Top of Input for this task

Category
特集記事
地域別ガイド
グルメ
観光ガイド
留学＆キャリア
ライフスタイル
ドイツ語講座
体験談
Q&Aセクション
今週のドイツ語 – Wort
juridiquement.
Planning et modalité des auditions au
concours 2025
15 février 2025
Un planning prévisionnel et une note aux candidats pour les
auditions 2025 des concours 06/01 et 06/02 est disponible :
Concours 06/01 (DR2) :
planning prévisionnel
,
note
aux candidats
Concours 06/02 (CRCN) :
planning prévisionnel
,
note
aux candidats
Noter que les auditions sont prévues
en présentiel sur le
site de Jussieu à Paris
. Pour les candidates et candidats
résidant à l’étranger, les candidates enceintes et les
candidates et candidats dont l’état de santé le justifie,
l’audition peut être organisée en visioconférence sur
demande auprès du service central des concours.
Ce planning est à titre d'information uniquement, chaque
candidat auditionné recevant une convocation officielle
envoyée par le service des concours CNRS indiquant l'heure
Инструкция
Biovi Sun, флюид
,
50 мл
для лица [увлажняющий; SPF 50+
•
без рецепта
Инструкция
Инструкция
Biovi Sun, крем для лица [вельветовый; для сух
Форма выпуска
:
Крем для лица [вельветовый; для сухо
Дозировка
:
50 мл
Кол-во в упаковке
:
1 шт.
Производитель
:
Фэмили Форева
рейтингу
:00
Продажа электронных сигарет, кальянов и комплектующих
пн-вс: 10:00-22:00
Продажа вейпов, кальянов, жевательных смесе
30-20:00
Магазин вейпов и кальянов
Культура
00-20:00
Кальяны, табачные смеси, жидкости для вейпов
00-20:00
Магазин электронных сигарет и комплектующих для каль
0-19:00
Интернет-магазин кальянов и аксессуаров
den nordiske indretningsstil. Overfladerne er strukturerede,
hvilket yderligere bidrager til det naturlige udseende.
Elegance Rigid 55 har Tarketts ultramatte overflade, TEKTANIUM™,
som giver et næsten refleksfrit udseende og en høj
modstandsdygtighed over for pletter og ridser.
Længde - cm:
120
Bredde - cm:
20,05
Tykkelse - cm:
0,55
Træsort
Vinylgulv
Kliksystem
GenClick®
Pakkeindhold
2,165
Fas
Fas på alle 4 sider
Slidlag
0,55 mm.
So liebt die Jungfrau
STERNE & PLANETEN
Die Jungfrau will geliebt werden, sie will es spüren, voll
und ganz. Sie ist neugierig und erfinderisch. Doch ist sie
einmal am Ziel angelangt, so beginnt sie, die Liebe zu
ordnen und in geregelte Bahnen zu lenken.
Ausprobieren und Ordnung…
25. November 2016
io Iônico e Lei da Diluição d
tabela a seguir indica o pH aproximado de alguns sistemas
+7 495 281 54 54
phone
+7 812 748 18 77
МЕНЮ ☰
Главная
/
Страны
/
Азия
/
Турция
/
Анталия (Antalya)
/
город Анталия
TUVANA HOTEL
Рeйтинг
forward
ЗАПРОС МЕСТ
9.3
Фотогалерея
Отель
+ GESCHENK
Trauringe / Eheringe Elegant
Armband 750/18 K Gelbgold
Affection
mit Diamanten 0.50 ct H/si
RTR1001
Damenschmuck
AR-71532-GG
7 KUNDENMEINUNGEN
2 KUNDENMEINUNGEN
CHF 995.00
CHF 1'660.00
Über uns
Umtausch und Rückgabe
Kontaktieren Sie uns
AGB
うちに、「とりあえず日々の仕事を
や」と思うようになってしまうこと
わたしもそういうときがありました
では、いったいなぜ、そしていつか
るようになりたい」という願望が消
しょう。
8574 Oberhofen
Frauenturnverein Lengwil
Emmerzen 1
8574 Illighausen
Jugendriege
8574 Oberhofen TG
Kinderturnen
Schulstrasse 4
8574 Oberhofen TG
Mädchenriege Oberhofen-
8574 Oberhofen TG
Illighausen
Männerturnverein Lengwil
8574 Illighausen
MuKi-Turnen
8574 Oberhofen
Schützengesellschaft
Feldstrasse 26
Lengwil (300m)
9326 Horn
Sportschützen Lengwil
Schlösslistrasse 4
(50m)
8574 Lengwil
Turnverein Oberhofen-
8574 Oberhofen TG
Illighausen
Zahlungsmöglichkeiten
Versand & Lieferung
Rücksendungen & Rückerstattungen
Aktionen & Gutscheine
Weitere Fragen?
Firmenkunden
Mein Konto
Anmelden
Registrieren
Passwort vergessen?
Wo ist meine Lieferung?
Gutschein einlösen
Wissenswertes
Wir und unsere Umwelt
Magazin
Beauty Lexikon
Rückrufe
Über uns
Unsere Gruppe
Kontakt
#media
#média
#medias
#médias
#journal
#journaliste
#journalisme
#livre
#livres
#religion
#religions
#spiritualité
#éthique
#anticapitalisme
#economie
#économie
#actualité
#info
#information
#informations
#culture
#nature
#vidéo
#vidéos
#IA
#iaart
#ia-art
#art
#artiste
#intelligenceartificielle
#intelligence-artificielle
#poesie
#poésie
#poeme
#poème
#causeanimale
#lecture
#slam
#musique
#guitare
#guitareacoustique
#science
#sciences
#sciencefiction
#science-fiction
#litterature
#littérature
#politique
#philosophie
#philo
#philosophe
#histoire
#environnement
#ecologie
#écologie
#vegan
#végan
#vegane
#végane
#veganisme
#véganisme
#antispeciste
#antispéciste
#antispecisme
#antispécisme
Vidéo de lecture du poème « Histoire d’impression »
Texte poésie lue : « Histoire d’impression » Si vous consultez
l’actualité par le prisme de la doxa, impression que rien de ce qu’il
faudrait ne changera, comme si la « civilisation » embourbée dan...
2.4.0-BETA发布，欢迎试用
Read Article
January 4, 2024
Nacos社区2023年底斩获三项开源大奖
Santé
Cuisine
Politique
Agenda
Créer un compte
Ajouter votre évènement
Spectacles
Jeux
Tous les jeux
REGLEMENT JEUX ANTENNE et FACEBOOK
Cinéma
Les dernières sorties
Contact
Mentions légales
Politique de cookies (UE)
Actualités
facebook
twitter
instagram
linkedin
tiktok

Bottom of Input for this task

#### Your goal:
Display each line of the data where "электронных" occurs.

#### Answer for this exercise:
Продажа электронных сигарет, кальянов и комплектующих
Магазин электронных сигарет и комплектующих для каль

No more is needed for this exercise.